You know I don’t get it. If you’re a fan of football, and you embrace sports celebrities who do and say the right things and live the right way, Tim Tebow should be your hero. I think his outspoken religious zeal scares people. For whatever the reason when people start talking about God and the place he has in their lives, people get defensive and unfortunately, in some cases, antagonistic.

I’m not saying Tebow is perfect. He isn’t. No one is, but he’s a great kid who walks the talk. I think any parent would love to have a son like him. I know I would.

Monte Kiffin, the old Bucs’ assistant coach, just won a lifetime achievement award for assistant coaches (alone with Wade Phillips). Do you have a go-to story of what character Kif is?

Monte is a one of a kind. You’ll never see another like him.

He is as dedicated and high-energy as any coach I’ve ever been around. He sometimes talks faster than he thinks and would say things that would have you laughing on your knees. He loves football and everything that goes with it. The players, long hours, the grind of training camp and the season.

He mentored players and coaches alike. Whatever it took he was willing to do and did and did it everyday. I love the guy because he was in it for the right reasons. For the team. There is no one more deserving than he for this kind of award.

Overrated, Underrated

Aaron Donald: Underrated. After Watt, he’s the guy I’d want.
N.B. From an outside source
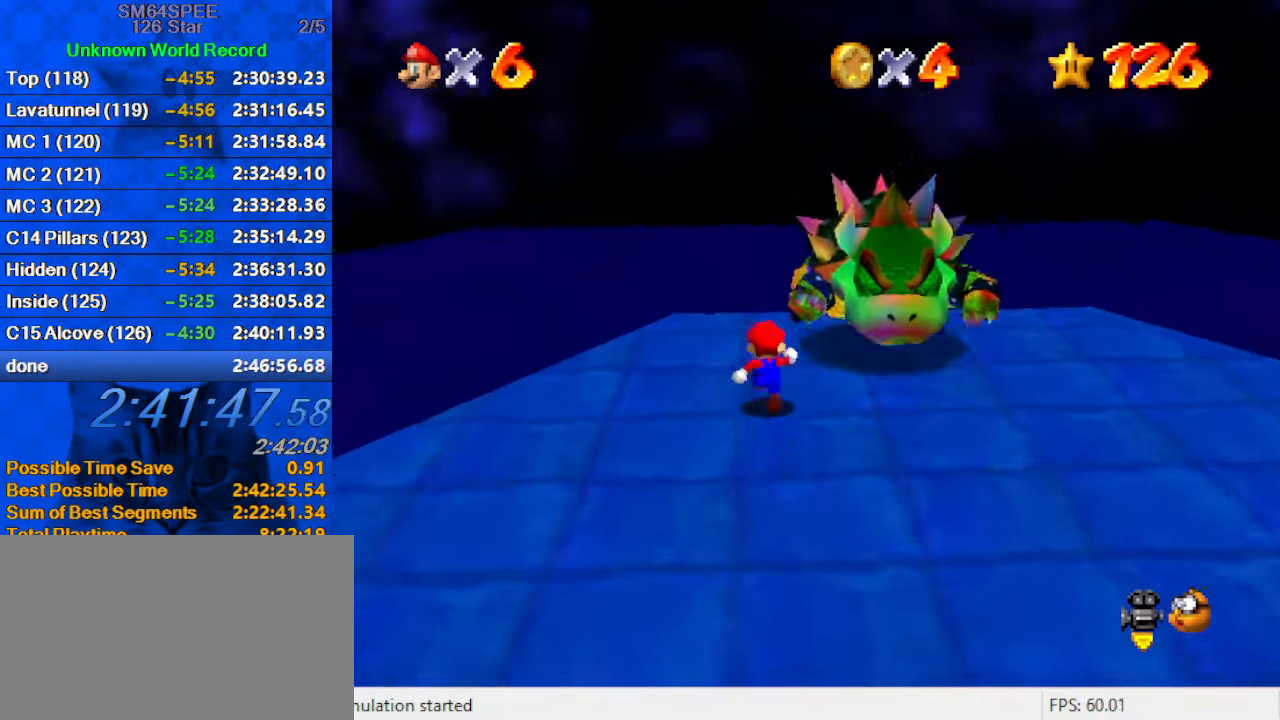
{"keys": ["a", "left", "up"], "events": [[100, "a", "down"], [166, "left", "down"], [300, "a", "up"], [400, "a", "down"]]}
Matthew Stafford: Overrated, like Romo more stats than wins. When they got to the playoffs 2 years ago it was because of their defense.

Patrick Peterson: Rated just right. The best corner in football.

Justin Houston: Underrated. A phenomenal athlete who owns third down.

Lavonte David: Rated just right. The best player on a bad defense.

Jamaal Charles:  Underrated. Unbelievable career. Not paid like an elite player, but plays like one most Sundays.

Ryan Tannehill: Overrated, the only things that makes him elite is his money.

We’ve seen a lot of rules changed to help the passing games of NFL teams. If you could redo one to make things more the way they used to be, which one would it be?

Let the DBs have continued contact with receivers downfield. I’m not saying they can hit a receiver who’s already into his route. I’m saying once they engage with a receiver at or near the line of scrimmage, that they can stay engaged without holding on to them.

It would help the pass rush, eliminate some of the varying formations offenses employ. The game would be simpler. Football would be more fundamentally sound and the game would be more physical and in my opinion, less dangerous.

They say a player improves most from year one to year two. After six wins and 4,000 yards, where should Jameis Winston be this year?

Winston is going to take a big step next year. I see an eight or nine-win season. The yardage will be better, but to me that’s less important. It’s the wins that matter. He’ll be smarter with the ball, because he knows how his mistake can cost his team.

Hall of Fame comparison: Willie Lanier vs. Jack Lambert.

Man that’s tough! You’re talking about two of the best at their positions who ever played. They were both ferocious and highly productive players. They led and inspired their defenses with their play. Really the only difference to me was one had more teeth than the other.

Not many teams have had more impact players than your old club, the Chicago Bears. In our weekly ranking, who would be the team’s best player ever?

1. Walter Payton.
2. Dick Butkus
3.Gale Sayers
4. Doug Atkins

You have to go with Walter Payton, Sweetness. The guy was Mr Everything.